#### Given records ####
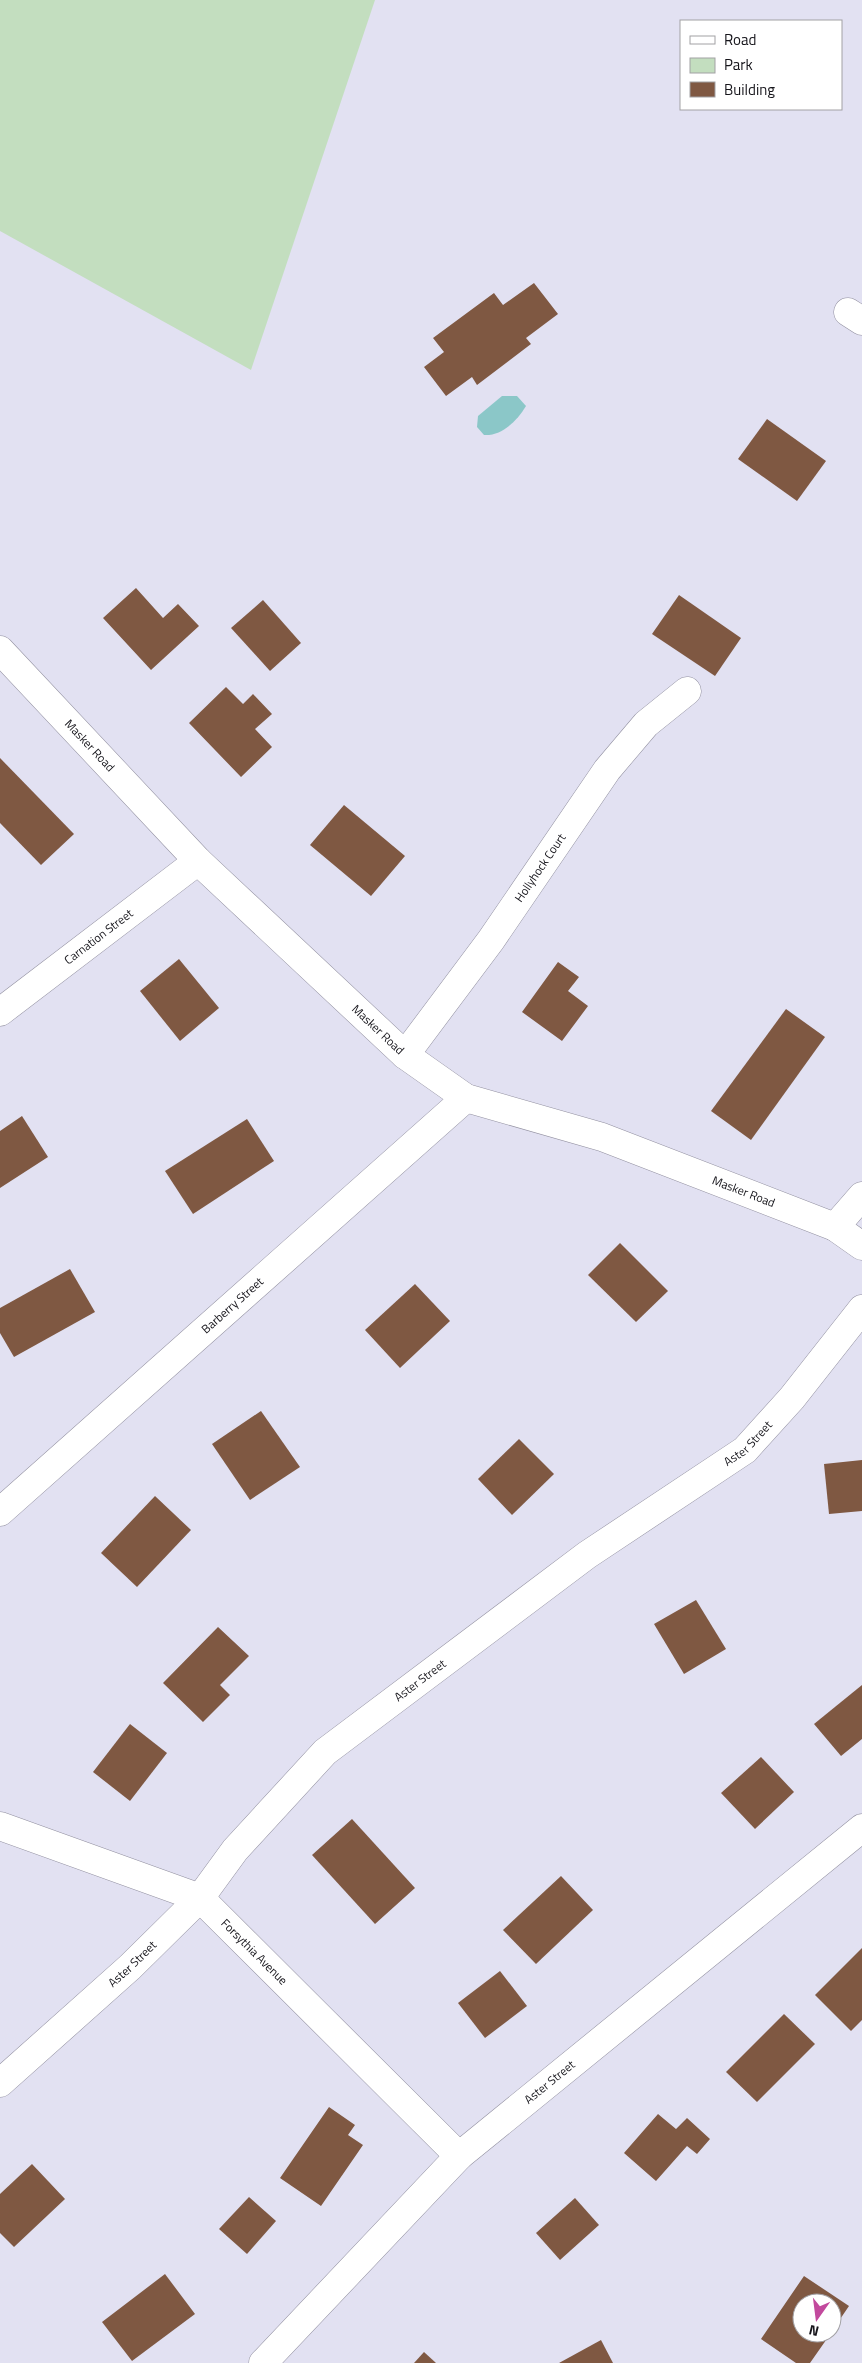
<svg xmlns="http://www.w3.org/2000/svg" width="862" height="2363" viewBox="0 0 862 2363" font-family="'Titillium Web',sans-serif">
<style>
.green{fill:#c3debf}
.water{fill:#8bc7c8}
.building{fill:#7f5842}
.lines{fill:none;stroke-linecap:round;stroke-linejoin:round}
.minor-casing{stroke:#9290a0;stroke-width:29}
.minor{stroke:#fff;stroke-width:28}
.labels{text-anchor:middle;stroke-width:5;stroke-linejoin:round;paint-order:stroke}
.street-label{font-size:12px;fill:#16151b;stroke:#fff}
</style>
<rect width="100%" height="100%" fill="#e2e1f2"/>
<path class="green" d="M0,0H375L251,370L0,231Z"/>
<path class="water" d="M502,396H517L526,406C517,421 502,436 484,435L477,427L478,416Z"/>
<g class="building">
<path d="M534,283L558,314L526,338L531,344L477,385L472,377L446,396L424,367L444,352L433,338L494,293L503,305Z"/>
<path d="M767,419L826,461L797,501L738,459Z"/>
<path d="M136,588L163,618L178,604L199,626L151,670L103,618Z"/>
<path d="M679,595L741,638L715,676L652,634Z"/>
<path d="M263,600L301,643L270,671L231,628Z"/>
<path d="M226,687L243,704L253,694L272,714L255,729L272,747L241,777L189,723Z"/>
<path d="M0,758L74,834L41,865L0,823Z"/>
<path d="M344,805L405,856L371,896L310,845Z"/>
<path d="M179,959L219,1008L180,1041L140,991Z"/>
<path d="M558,962L579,977L568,991L588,1006L562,1041L522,1012Z"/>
<path d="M786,1009L825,1037L751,1140L711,1111Z"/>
<path d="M22,1116L48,1157L0,1188V1131Z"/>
<path d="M247,1119L274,1161L193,1214L165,1171Z"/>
<path d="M620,1243L668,1291L636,1322L588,1275Z"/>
<path d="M70,1269L95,1312L14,1357L0,1333V1308Z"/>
<path d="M415,1284L450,1321L400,1368L365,1330Z"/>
<path d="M261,1411L300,1467L250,1500L212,1444Z"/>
<path d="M519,1439L554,1474L512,1515L478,1479Z"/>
<path d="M862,1460V1511L829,1514L824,1464Z"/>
<path d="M155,1496L191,1530L137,1587L101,1553Z"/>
<path d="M696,1600L726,1649L684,1674L654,1624Z"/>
<path d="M218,1627L249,1656L220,1685L230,1695L203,1722L163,1683Z"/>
<path d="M862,1685V1739L841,1756L814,1724Z"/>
<path d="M130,1724L167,1753L130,1801L93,1772Z"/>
<path d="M761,1757L794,1792L755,1829L721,1793Z"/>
<path d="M352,1819L415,1888L375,1924L312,1855Z"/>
<path d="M561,1876L593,1910L536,1964L503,1930Z"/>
<path d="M862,1948V2020L851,2031L815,1995Z"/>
<path d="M500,1971L527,2006L485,2038L458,2003Z"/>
<path d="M784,2014L815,2044L757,2102L726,2072Z"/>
<path d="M329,2107L355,2125L348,2135L363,2145L321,2206L280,2178Z"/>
<path d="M658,2114L676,2129L687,2118L710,2139L697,2154L687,2146L656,2181L624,2153Z"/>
<path d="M32,2164L65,2199L14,2247L0,2233V2194Z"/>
<path d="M249,2197L276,2221L247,2254L219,2229Z"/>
<path d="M575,2198L599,2225L560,2260L536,2233Z"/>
<path d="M165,2274L195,2314L132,2361L102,2322Z"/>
<path d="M804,2276L849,2306L832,2331V2303H802V2333H831L810,2363H796L761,2339Z"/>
<path d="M601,2340L613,2363H559Z"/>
<path d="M424,2352L436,2363H414Z"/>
</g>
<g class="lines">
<g class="minor-casing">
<g id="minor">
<path d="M848,312L862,321"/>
<path id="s1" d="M0,650L198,861L405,1055L466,1098L602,1137L835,1227L862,1246"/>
<path id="s2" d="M0,1012L198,861"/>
<path id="s3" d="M405,1055L491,940L607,770L646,724L687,691"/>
<path d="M835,1227L862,1196"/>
<path id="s4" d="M0,1512L466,1098"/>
<path id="s5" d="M0,1826L200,1898L459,2156"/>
<path id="s6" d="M0,2083L130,1967L200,1898L235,1850L325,1752L587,1555L745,1450L792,1398L862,1309"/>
<path id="s7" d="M263,2363L459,2156L862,1828"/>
</g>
</g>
<use href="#minor" class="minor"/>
</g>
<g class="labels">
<g class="street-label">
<text dy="4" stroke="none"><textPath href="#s1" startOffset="131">Masker Road</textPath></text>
<text dy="4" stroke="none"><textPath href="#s3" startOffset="231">Hollyhock Court</textPath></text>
<text dy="4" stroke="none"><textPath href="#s2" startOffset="124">Carnation Street</textPath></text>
<text dy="4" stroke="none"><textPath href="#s1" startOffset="536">Masker Road</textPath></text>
<text dy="4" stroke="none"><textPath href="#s1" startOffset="941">Masker Road</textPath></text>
<text dy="4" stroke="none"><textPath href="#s4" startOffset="311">Barberry Street</textPath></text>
<text dy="4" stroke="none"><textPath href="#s6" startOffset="989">Aster Street</textPath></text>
<text dy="4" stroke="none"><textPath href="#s6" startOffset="584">Aster Street</textPath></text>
<text dy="4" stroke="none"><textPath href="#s5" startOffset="289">Forsythia Avenue</textPath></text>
<text dy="4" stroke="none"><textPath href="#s6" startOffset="178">Aster Street</textPath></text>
<text dy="4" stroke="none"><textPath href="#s7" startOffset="402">Aster Street</textPath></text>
</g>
</g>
<rect x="680" y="20" width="162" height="90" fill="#ffffff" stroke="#a2a1a4"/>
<rect x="690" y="36" width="25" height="8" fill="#ffffff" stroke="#a2a1a4"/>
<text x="724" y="45" font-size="15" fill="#16151b">Road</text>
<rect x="690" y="58" width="25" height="15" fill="#c3debf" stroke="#a2a1a4"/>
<text x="724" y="70" font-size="15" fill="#16151b">Park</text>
<rect x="690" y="82" width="25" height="15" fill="#7f5842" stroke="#a2a1a4"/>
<text x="724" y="95" font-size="15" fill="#16151b">Building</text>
<g transform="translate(817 2318) rotate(194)"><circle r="24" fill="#ffffff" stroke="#a2a1a4"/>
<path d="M0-4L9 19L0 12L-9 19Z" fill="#c2499d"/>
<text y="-8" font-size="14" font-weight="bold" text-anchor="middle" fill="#16151b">N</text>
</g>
</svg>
####
### [Assignment]
Look through the data above for the word "lines". Report each line where it occurs.

### [Output of the task]
.lines{fill:none;stroke-linecap:round;stroke-linejoin:round}
<g class="lines">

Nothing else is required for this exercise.